Два-три мгновения в трубке легонько мычали, затем опять хриплый бас крикнул в сторону:
– Лара! Никитка Паперный, он куда поехал – в Канаду? Или Америку? А-а… А тетка его еще здесь? Та Фира Михална! – И Лара что-то неразборчиво говорила из кухни…
– Захарыч, – наконец вернулся Дзюбушка. – Лара говорит, шо Никитка вроде именно в те края попёрся. Нью-Йорк – это там близко? Не? Дальше, чем Винница к Киеву? Короче, вечером звони. Часов в девять. Получишь все наводки.
После чего они еще поговорили минут пять за Винницу – кто помер, кто – слава богу, перебивается. Вроде уже попрощались… И лишь тогда Дзюба – вот слон, как же туго до него все доходит! – спросил неуверенно и напряженно:
– А ствол-то… это? Ты шо, Захарыч?! Ты нашел, что ли, гада?! Нашел?!
И столько яростной силы было в этом сорвавшемся в дискант голосе, что у Захара у самого сдавило горло; он прокашлялся и тихо, твердо сказал:
– Нашел, Дзюбушка. Так и передай Андрюше: нашел.
Двумя сильными плавными дугами парил в высоком окне мастерской орел. Застыл, завис, как на портрете Пилар – недаром он поместил фигуру девушки на фоне именно этого – широкого, как Врата Милосердия, арочного окна, а не того, небольшого окошка ее убогой студии. И воздух, обнимающий на холсте ее тело, это здешний воздух Иудейских гор. Правда, на дальних планах в картине виднеются отнюдь не крыши мирных кибуцев, а старый Толедо в тревоге закатного солнца, когда сизые тени от плывущих облаков глушат пожары улиц, когда все в движении, на небе и на земле.

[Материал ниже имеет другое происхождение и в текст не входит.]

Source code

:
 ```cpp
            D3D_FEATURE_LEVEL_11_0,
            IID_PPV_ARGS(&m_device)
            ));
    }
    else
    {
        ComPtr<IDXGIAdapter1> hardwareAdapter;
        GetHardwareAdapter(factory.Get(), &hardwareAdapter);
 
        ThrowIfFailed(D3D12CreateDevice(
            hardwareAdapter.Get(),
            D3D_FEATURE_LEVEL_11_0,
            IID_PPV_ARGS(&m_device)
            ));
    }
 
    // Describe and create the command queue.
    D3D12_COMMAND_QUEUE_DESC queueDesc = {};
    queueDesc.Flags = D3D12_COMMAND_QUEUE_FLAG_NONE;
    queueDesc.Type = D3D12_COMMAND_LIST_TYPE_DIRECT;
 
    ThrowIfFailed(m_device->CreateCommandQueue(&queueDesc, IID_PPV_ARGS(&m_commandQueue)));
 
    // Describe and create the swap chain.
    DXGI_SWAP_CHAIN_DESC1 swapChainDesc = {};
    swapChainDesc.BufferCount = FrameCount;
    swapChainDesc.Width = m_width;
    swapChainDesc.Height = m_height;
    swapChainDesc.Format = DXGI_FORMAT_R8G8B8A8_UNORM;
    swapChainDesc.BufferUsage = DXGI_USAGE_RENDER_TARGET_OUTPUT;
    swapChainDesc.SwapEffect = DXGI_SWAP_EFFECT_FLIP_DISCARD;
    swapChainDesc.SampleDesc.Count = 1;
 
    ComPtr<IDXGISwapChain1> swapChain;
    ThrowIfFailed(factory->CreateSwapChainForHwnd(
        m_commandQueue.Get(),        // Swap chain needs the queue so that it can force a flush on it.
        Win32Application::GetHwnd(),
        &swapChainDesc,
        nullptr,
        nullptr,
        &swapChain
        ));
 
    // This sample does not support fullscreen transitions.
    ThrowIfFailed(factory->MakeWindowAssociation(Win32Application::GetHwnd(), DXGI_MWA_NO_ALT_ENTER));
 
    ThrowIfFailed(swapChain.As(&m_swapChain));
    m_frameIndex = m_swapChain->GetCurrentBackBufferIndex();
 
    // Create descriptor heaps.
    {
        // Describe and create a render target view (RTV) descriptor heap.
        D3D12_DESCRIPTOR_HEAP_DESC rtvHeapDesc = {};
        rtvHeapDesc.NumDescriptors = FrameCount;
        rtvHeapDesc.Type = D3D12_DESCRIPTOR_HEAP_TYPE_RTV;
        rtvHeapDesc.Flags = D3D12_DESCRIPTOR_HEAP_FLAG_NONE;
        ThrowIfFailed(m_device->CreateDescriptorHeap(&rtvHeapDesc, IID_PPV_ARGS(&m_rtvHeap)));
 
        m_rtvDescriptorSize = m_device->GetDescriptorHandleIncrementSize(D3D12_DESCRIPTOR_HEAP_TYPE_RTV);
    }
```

Он приступил к ее портрету еще весной, после одного тревожного сна, в котором она металась по своей комнатенке, бледная, распатланная, невнятно жалуясь ему на тошноту и боли в груди, а он уверял ее, что она прекрасна, даже в нездоровье – прекрасна, прекрасна… Моя сирота… Проснулся, дивясь тому, как цепко она пустила в нем ростки, и в этот же день в лавке художников купил небольшой холст на подрамнике.
И когда впервые за многие годы выдавил из тюбиков на палитру маслянистые змейки для своей работы, у него вдруг перехватило дыхание так, что он смущенно хмыкнул…
По одной из улиц, что вьется змейкой за спиной обнаженной Пилар, он решил пустить процессию «насаренос» – вереницу теней в белых колпаках Ку-клукс-клана, с прорезями для глаз.
Раза три ему приходилось попадать в водоворот Пасос – процессий, выходящих из церкви; когда капатас хрипло руководит группой носильщиков – косталерос, и те, с гигантской платформой, выплывающей из храма на их плечах, останавливаются на пороге и слегка подкидывают ее, приноравливаясь удобнее, и по толпе проносится благоговейный вздох…
Казалось бы, раздолье для художника: чего стоят одни только шеренги римских солдат в сверкающих на солнце золотом анатомических панцирях, в италийских шлемах, с раскидистыми белыми плюмажами. А вышитые золотом мантии на фигуре Девы Марии, а пышные балдахины с золотыми кистями и целый лес горящих свечей, среди которых резные фигуры Иисуса и Марии движутся в пылающем зареве! А гроздья фонарей перед изумительным барочным лицом Севильской Богородицы со страдальческими бровями, что плывет на плечах косталерос под утробный гул барабана, под тихий перезвон колокольчиков, или под восторженный рев толпы: – Макаре-е-ена! Гуа-а-апа![39]
Но отчего-то он не любил все эти красочные католические шествия Страстной недели, ради которых в Испанию обычно наезжают туристы.
…и отчетливо помнил одну жутковатую встречу в Толедо, когда, всю ночь пробродив по испещренному огнями мистерий городу, он уже возвращался в отель и на повороте неожиданно столкнулся с процессией Crista de La Vega – распятый Иисус с повисшей рукой. Обычно эта процессия проходит под пение семинаристов, но тут – либо певчие от усталости смолкли на минуту, либо пауза полагалась по уставу – но, завернув за угол, он угодил в жуткую молчаливую толпу с картины Гойи: лес горящих свечей и безымянных колпаков, обвязанных вокруг шей, мерное движение толпы в полной тишине, под шарканье босых ног… Он отпрянул и инстинктивно вжался в сырую стену старого дома, пропуская восьмерых «косталерос», влачащих на плечах тяжелый помост, на котором в средневековых отблесках огней плыл знаменитый толедский Христос, уронивший с перекладины креста руку в знак подтверждения некой клятвы… И сразу громко загукал барабан и пронзительно заныла флейта.